#### [TEXTO]
################
Los tiempos del amor

Estoy en el Buquebus. Tendría que haber zarpado hace unos 30 minutos pero al parecer una señora se sentía mal y la estamos esperando. No sé de quien se trata pero imagino cosas como que es la reina de Inglaterra, o Mirtha porque siempre es MIRTHA.
Vuelvo de un hermoso fin de semana romántico. No por mí, sino por una pareja de amigos que se casaron y espero sean los más felices del mundo.
Argentina queda ahí agazapada. Hermosa, enamorada. La esperanza de los cambios trae eso. Un puñado enorme de personas que esperan al diez de diciembre con mariposas en la panza y otros que desconfían de ese amor. 
Y yo acá. Viendo por la ventana como el sol desaparece aunque al costado mío, dos veteranos, quieran encenderlo.
################
#### [DATOS GUARDADOS]

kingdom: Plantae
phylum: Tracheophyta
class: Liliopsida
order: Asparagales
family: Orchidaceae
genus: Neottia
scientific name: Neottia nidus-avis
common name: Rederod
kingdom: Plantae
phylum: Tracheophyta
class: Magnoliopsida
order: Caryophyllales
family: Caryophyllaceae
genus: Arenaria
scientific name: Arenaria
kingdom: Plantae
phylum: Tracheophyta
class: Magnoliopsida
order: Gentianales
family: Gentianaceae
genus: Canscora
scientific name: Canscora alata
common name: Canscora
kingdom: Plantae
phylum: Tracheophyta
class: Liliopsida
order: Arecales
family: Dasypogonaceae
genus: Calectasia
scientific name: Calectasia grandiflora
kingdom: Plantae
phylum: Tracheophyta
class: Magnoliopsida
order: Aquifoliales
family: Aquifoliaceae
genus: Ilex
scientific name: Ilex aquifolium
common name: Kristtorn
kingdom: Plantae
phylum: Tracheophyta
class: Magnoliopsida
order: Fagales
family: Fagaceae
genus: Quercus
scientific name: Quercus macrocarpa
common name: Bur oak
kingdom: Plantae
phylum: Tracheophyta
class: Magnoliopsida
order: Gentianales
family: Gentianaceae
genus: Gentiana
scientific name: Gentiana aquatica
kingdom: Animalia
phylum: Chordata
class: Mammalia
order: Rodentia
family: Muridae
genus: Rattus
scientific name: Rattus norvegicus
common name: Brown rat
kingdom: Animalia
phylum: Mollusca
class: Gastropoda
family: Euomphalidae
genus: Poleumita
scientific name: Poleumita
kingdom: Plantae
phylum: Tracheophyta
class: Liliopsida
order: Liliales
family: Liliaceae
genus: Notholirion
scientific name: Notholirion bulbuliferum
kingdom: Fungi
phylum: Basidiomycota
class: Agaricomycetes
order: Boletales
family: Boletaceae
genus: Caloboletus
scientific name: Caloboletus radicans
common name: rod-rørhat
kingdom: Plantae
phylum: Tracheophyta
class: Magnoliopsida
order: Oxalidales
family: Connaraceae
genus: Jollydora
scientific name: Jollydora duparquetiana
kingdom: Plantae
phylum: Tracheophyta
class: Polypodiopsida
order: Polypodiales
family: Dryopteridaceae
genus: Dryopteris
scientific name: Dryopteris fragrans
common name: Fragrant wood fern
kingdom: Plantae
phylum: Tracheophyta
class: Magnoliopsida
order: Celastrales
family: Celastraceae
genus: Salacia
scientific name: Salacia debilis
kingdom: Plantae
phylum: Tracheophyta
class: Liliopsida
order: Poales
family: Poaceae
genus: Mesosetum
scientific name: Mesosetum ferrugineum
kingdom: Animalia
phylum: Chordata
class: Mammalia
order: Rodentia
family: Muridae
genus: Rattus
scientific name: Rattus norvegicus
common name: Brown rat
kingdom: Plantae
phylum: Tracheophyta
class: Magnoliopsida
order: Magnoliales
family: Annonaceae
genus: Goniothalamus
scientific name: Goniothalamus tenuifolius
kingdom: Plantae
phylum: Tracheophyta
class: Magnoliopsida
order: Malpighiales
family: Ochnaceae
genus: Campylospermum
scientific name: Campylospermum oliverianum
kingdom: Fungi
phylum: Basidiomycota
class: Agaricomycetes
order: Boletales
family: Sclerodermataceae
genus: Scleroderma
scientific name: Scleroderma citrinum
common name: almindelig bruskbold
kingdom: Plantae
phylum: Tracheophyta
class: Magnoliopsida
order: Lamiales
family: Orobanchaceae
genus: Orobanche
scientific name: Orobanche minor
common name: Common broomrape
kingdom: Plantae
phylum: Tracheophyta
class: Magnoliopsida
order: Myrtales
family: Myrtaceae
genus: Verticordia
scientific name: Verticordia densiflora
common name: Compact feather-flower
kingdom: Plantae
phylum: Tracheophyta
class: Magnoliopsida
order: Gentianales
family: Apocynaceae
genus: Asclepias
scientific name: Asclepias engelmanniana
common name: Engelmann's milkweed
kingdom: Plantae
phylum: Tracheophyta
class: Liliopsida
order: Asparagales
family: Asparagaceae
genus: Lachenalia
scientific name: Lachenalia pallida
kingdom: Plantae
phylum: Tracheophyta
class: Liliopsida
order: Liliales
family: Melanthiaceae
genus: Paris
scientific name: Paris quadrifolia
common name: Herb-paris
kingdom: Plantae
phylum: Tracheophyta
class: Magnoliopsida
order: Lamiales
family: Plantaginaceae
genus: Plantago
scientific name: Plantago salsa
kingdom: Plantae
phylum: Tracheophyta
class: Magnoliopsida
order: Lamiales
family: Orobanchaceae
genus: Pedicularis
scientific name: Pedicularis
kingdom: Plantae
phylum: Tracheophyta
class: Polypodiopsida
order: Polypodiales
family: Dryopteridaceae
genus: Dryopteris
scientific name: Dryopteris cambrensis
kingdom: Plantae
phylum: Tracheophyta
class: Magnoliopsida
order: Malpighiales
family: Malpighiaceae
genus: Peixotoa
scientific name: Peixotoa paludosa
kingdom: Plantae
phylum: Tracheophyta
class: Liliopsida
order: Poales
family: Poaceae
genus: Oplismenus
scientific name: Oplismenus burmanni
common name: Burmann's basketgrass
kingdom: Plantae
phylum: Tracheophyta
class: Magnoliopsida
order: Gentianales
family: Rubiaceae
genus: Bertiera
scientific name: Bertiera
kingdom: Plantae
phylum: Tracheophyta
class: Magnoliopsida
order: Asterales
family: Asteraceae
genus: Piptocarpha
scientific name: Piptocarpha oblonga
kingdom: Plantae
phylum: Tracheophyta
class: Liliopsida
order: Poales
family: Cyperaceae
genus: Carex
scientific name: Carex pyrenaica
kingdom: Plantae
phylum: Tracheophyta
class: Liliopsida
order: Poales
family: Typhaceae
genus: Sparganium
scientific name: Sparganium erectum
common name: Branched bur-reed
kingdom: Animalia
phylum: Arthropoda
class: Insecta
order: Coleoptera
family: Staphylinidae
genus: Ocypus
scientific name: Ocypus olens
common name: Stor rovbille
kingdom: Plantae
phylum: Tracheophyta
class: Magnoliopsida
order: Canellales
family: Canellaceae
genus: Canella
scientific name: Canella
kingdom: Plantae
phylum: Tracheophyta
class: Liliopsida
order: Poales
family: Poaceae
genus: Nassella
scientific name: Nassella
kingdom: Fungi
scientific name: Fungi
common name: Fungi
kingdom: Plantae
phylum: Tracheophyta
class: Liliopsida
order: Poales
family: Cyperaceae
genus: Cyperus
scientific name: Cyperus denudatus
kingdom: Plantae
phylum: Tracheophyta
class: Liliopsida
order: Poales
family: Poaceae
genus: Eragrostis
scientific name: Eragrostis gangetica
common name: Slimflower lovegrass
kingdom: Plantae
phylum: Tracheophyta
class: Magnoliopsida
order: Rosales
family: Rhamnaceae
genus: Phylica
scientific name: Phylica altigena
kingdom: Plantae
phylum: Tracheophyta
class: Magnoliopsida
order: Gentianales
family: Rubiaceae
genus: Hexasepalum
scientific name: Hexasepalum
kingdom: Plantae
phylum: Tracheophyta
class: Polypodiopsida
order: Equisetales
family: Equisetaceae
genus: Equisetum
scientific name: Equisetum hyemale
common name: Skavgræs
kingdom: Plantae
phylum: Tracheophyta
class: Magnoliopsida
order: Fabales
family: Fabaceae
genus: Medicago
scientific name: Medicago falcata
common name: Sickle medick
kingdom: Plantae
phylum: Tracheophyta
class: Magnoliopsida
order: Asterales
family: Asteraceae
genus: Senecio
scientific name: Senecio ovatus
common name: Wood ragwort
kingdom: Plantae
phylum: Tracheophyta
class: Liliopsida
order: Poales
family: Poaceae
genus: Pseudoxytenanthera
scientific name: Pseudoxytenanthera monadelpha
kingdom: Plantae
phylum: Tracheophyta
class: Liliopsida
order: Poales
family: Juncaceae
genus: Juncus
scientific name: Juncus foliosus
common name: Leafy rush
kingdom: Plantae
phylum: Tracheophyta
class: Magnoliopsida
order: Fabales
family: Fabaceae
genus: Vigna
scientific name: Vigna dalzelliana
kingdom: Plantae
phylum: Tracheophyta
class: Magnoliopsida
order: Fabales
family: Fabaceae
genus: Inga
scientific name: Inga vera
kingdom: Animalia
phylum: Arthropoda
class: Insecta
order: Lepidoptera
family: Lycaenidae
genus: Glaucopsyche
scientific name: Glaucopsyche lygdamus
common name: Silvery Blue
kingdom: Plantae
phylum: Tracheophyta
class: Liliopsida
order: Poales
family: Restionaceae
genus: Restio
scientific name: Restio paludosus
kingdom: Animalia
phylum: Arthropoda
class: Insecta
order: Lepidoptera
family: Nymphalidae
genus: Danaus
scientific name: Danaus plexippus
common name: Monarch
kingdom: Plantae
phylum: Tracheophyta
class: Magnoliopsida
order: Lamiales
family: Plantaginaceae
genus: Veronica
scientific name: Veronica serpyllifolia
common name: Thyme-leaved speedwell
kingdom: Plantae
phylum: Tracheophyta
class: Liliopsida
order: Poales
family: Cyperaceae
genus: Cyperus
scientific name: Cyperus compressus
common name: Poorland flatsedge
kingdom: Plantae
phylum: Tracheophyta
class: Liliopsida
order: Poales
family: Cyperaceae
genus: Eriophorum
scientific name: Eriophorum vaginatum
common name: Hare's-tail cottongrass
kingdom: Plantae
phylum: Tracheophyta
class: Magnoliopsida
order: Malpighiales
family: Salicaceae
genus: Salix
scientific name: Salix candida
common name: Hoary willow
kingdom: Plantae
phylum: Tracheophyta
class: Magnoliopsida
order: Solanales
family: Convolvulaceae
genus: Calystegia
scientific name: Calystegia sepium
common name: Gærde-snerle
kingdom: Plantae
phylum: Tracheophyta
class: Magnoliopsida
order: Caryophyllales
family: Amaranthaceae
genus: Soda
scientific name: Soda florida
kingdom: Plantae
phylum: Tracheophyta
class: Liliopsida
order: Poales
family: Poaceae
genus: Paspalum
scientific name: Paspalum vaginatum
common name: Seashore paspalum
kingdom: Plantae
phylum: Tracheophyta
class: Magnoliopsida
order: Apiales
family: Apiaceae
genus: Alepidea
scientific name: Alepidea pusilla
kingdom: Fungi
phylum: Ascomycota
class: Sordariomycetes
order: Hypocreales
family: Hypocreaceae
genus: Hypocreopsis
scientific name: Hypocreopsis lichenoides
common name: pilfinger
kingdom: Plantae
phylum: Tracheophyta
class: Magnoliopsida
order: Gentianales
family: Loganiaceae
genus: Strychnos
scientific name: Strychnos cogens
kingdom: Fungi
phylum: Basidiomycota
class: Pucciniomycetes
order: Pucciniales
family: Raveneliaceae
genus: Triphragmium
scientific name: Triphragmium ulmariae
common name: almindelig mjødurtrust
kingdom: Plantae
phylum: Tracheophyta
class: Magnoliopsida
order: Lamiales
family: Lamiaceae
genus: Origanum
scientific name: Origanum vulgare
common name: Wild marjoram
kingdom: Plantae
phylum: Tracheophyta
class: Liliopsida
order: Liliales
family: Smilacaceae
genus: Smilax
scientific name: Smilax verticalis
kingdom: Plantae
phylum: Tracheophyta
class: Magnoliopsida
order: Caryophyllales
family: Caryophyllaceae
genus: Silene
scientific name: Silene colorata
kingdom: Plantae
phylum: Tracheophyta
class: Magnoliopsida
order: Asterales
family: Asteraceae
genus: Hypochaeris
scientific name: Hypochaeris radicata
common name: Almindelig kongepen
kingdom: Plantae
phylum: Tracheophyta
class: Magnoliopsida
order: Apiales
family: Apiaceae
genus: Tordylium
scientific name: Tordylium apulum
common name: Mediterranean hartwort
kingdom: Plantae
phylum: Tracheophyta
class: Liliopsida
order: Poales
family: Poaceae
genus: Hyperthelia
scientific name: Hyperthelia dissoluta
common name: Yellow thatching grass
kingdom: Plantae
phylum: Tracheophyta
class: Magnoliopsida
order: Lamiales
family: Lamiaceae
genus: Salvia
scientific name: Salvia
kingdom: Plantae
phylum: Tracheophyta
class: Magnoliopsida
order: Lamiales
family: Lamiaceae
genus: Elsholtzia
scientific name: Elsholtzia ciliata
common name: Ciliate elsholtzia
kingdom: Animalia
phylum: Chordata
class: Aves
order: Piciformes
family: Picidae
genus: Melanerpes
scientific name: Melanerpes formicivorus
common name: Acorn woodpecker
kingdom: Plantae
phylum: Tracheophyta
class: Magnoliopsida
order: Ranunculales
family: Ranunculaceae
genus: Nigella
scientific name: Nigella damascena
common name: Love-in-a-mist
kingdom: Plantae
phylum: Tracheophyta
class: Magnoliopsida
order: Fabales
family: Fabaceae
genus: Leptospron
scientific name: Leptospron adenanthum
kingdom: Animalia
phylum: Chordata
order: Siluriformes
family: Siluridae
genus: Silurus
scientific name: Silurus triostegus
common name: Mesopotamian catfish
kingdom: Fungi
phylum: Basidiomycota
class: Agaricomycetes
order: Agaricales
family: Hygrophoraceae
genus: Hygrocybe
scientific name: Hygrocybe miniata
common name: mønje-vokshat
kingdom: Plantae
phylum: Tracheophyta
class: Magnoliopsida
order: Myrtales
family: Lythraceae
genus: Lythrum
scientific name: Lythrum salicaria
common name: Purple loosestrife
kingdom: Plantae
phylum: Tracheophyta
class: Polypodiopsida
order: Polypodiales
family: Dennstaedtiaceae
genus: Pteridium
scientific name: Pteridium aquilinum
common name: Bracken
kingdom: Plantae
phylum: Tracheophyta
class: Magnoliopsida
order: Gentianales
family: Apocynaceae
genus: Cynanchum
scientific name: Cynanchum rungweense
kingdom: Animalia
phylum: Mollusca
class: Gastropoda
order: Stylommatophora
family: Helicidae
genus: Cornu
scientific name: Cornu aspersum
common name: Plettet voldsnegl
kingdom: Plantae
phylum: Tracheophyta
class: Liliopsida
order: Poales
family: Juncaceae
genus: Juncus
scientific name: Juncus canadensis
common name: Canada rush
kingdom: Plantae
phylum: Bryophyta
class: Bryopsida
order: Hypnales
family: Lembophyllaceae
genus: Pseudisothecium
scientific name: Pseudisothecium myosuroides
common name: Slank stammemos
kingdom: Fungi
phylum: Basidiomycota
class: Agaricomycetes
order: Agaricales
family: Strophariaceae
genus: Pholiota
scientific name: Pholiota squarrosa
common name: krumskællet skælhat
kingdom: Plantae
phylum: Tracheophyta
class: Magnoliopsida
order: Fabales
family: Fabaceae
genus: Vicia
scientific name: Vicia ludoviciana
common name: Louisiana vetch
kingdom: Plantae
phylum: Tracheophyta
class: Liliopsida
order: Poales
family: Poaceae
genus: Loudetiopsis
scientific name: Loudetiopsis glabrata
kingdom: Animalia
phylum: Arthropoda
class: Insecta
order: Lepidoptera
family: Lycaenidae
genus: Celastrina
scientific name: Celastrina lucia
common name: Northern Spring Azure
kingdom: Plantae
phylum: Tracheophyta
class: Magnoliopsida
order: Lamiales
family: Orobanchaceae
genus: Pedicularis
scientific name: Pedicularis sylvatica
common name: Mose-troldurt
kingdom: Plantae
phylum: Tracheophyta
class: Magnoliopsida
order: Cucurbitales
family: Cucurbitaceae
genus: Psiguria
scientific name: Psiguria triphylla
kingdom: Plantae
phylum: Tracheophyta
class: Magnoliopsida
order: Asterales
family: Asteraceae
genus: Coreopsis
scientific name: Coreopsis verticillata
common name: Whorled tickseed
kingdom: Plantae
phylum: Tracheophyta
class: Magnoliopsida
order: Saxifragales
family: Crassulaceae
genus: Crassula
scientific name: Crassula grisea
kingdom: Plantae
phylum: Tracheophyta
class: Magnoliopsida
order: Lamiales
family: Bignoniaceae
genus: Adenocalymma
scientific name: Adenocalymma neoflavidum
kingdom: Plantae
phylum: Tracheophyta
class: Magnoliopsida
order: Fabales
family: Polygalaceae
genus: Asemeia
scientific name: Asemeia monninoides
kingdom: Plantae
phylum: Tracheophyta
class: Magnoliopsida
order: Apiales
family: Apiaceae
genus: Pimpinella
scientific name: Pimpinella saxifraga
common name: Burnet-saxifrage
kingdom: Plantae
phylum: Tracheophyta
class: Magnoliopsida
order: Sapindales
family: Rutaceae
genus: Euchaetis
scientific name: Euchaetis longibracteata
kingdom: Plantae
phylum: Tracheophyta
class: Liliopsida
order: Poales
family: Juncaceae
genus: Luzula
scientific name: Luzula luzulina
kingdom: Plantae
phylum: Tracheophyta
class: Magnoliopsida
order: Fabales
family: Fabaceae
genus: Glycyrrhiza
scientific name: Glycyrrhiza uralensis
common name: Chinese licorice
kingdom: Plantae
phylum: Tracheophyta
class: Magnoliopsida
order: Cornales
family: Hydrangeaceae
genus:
################
#### [TAREAS PENDIENTES]
- a) Pasa al inglés esta oración del texto «Los tiempos del amor»: «Vuelvo de un hermoso fin de semana romántico.»
- b) Retoma el texto «Los tiempos del amor» y sigue escribiéndolo a partir de su última oración.

#### [RESPUESTAS POR TAREA]
- a) I'm coming back from a beautiful romantic weekend.

- b)
-¿Sos soltera? -dice el, despatarrado sobre el asiento-

-Divorciada ¿y vos? -Contesta ella y avanza rápidamente sin vueltas-

-Soltero, nunca me casé -Sonríe de lado mostrando que a él nunca lo engancharon-

-Te paso mi teléfono y cuando vengas me llamás -Ella no pierde el tiempo, es clara y no oculta nada. Ni siquiera las canas que se camuflan entre sus cabellos negros.

-Dale. Pero cuando me escribas decime…soy la del barco.

-¡Bárbaro!

Suspiro y pienso que si fueran mis vecinos… hoy mismo cancelo Netflix.